### Document passage
□ □ □ □
A compendium of classroom-tested strategies and suggestions designed to improve the teaching practices of all college instructors, including beginning, mid-career, and senior faculty members. The book describes 49 teaching tools that cover both traditional practical tasks--writing a course syllabus, delivering an effective lecture--as well as newer, broader concerns such as responding to diversity on campus and coping with budget constraints.
As a community college instructor, your job is to facilitate learning and achievement of student learning outcomes, not just to impart information. Lecturing alone does not necessarily facilitate learning!
There are a variety of ways to involve students more actively in the learning process by making your classroom more student-centered:
- Brainstorming and problem solving in pairs or groups
- Discussions or debates
- Involving students in Q and A sessions
- Giving reports and summaries either orally or in writing
- Role-playing, simulation games, or panel presentations
- Using case studies which focus on problem solving skills
- Taking field trips
- Library research and writing term papers
In addition, learning will be enhanced if the instructor’s preparation and planning includes:
- Clearly stated goals and objectives
- A variety of presentation methods
- Use of multimedia
- Where possible, multiple choices for assignments
- Regular assessment to see that student learning outcomes are being achieved
- Prompt grading and return of assignments
- Every effort to motivate students to do their best work
The best teaching and learning occurs when:
- There is mutual respect among all participants.
□ □ □ □
### Input data

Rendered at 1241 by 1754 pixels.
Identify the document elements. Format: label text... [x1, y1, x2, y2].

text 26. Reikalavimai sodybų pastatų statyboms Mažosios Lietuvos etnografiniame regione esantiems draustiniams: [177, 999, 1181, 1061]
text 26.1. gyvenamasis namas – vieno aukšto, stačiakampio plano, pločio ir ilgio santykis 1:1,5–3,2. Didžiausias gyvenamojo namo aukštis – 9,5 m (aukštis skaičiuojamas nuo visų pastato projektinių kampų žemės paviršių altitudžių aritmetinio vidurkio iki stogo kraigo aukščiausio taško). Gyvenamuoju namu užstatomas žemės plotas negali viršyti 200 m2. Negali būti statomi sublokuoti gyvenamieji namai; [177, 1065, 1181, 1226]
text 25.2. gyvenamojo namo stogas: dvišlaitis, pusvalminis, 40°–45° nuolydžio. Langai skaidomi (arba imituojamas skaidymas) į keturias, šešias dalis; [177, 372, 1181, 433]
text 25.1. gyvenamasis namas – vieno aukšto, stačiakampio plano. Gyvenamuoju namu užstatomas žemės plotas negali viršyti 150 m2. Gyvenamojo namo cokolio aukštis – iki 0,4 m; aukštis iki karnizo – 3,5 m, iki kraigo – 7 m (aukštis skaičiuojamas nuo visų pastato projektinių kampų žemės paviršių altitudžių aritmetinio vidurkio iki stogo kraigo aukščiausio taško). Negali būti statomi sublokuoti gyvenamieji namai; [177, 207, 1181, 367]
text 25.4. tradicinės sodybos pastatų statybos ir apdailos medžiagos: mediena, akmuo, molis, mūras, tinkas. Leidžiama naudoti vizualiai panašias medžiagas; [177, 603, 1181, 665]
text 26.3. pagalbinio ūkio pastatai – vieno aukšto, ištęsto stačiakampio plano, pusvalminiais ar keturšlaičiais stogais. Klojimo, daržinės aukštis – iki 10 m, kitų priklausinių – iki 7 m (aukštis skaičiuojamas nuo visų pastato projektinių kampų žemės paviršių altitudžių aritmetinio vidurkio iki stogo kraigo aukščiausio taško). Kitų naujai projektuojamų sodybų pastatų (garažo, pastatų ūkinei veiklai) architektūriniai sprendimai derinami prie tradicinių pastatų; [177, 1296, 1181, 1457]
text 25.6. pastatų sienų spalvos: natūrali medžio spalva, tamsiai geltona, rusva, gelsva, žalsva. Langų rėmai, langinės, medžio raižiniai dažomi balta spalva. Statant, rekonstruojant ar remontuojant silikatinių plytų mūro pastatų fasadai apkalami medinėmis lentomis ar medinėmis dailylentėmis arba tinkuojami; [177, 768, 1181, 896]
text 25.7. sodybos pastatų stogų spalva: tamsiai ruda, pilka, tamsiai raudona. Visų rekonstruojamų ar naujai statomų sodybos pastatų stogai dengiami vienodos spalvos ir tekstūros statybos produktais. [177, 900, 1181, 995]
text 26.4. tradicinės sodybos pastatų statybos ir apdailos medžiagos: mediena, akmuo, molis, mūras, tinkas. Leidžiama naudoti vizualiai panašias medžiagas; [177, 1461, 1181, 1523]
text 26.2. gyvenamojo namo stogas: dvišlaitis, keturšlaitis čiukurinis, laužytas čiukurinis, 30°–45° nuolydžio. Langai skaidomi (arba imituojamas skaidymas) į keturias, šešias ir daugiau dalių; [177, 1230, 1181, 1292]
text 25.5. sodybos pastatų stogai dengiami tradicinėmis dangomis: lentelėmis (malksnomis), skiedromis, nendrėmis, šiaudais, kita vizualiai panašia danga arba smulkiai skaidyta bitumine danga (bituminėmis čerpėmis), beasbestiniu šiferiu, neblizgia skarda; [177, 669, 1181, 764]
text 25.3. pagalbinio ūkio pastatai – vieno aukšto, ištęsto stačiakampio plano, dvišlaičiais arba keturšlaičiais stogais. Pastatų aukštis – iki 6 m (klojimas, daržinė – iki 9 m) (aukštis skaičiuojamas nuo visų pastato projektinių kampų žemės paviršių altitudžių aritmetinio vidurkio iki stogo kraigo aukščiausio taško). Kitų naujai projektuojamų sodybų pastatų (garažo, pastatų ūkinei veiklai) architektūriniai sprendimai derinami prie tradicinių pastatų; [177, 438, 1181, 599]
□ □ □ □
### Prompt
Quote the teaching passage word for word, beginning at the words "A compendium of" and stopping after "necessarily facilitate learning!". The listing was drawn from a different source than the teaching passage.

### Response
A compendium of classroom-tested strategies and suggestions designed to improve the teaching practices of all college instructors, including beginning, mid-career, and senior faculty members. The book describes 49 teaching tools that cover both traditional practical tasks--writing a course syllabus, delivering an effective lecture--as well as newer, broader concerns such as responding to diversity on campus and coping with budget constraints.
As a community college instructor, your job is to facilitate learning and achievement of student learning outcomes, not just to impart information. Lecturing alone does not necessarily facilitate learning!